* _The task_:
From start to end, write out the following data exactly, apart from its images.

(Web interface edit records)
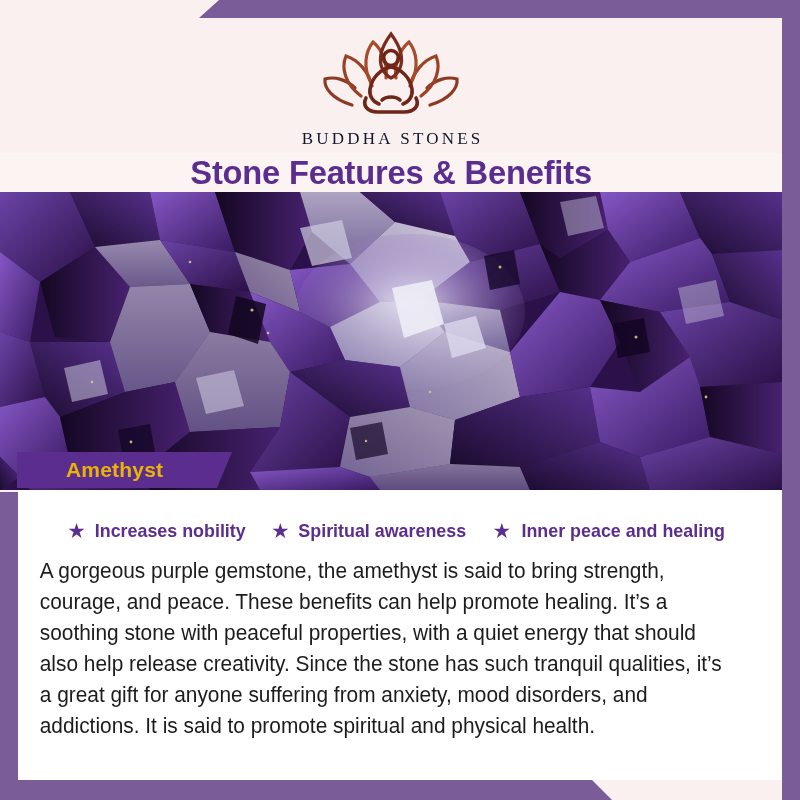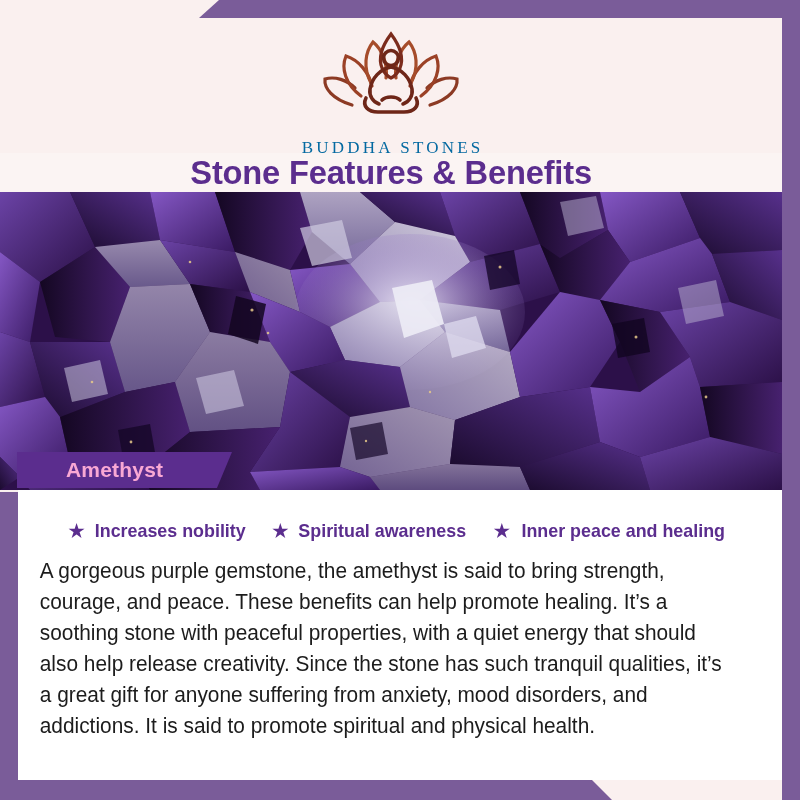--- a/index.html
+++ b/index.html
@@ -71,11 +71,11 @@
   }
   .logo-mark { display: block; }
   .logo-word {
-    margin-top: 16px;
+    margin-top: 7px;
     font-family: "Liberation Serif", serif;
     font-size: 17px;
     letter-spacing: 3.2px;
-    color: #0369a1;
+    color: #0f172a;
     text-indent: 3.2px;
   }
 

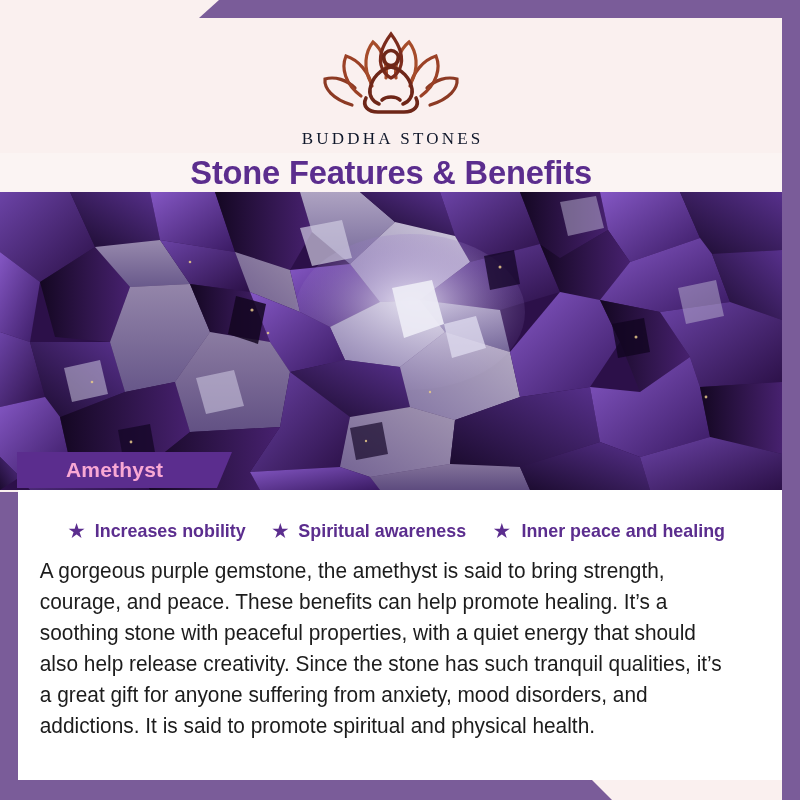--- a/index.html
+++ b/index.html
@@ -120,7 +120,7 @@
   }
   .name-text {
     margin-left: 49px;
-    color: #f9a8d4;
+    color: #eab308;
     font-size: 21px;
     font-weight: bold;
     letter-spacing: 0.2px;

* _Solution to this problem_:
--- a/index.html
+++ b/index.html
@@ -71,11 +71,11 @@
   }
   .logo-mark { display: block; }
   .logo-word {
-    margin-top: 16px;
+    margin-top: 7px;
     font-family: "Liberation Serif", serif;
     font-size: 17px;
     letter-spacing: 3.2px;
-    color: #0369a1;
+    color: #0f172a;
     text-indent: 3.2px;
   }
 

--- a/index.html
+++ b/index.html
@@ -120,7 +120,7 @@
   }
   .name-text {
     margin-left: 49px;
-    color: #f9a8d4;
+    color: #eab308;
     font-size: 21px;
     font-weight: bold;
     letter-spacing: 0.2px;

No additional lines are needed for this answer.